Mr Salmond said: “Increasing capital investment by simply cutting departmental budgets will not achieve the increase in demand in the economy that is so urgently needed – this investment must be additional.”

That, he said, should come from taking on more debt.

“Unlocking additional funds for investment in public sector capital projects through the use of the UK government’s borrowing powers would provide an immediate and targeted stimulus across the three devolved nations,” he added.

TUC general secretary Brendan Barber said: “The government’s £5bn U-turn on infrastructure spending, though welcome, is still nowhere near enough to undo the damage caused by the £22bn of infrastructure cuts over the last two years.”

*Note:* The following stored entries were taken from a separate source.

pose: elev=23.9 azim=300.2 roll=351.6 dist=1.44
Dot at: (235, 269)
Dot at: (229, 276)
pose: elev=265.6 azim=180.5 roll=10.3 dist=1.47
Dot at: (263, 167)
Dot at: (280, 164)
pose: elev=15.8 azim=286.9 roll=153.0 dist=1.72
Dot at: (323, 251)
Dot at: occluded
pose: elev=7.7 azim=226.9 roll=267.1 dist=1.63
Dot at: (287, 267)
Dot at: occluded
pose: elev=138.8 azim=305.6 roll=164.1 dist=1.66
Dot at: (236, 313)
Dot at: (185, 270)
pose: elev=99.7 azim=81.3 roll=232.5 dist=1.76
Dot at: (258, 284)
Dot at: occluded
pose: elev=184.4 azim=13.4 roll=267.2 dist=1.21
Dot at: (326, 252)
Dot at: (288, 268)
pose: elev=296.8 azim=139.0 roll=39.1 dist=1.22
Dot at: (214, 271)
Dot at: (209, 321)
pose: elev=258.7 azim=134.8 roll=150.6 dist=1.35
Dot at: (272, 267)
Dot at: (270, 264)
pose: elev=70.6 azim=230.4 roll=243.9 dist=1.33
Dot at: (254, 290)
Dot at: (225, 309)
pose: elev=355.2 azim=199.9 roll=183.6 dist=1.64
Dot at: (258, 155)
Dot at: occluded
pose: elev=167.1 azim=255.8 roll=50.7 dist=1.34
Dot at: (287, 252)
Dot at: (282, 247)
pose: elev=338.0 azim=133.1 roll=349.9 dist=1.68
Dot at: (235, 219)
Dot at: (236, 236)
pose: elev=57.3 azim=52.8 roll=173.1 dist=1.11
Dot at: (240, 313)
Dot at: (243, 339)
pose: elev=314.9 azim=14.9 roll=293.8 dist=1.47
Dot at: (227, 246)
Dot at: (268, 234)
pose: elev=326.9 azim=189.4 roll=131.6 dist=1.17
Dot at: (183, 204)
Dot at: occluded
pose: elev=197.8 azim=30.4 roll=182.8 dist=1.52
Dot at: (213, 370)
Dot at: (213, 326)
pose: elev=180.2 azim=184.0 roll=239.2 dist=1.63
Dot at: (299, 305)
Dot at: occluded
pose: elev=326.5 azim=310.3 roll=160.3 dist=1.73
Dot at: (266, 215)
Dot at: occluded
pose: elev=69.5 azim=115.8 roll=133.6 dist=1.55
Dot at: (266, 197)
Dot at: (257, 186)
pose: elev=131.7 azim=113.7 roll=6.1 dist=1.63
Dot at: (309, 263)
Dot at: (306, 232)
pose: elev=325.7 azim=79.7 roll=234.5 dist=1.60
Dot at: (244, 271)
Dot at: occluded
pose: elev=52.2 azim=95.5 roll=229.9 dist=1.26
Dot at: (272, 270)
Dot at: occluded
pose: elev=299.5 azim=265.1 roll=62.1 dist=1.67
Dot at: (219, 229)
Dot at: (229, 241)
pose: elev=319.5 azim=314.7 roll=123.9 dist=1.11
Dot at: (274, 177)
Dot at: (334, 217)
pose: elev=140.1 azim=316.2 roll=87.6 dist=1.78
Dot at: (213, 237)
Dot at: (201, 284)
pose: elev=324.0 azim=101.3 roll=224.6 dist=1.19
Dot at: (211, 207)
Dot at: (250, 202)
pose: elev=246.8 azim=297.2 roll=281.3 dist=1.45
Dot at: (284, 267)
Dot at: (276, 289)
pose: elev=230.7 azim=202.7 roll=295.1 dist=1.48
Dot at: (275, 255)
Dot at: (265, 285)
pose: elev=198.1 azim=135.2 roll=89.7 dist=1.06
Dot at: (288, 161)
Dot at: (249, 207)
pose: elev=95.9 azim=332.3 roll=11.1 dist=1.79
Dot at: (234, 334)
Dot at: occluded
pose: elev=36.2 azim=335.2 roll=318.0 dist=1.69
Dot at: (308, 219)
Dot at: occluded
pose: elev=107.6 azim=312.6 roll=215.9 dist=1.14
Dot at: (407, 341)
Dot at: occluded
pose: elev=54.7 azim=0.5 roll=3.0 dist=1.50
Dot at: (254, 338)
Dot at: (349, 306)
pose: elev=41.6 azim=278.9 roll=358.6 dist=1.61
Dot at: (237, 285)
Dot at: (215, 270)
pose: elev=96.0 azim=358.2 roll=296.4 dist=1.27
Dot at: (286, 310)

However, other figures said Mr Osborne could not risk increasing Britain’s debt.

Andrew Sentance, senior economic adviser to PWC, said: “We have got a lot of credibility in the financial markets because we have stuck to our plans and countries which have not stuck to their plans, particularly in southern Europe, appear to pay a pretty high penalty in terms of their borrowing costs.

“We don’t know where that dividing line is but I don’t think we should be taking any risks.”

Mr Osborne is expected to use his statement to MPs to paint a stark picture of the uphill challenge facing the UK economy, and laying out further cutbacks he deems necessary to reduce the deficit.

Pension relief for high earners has been tipped as one possible victim. The Chancellor may also opt to increase stamp duty on the sales of costly homes. More controversial would be moves to freeze the rise in welfare payments for working-age families.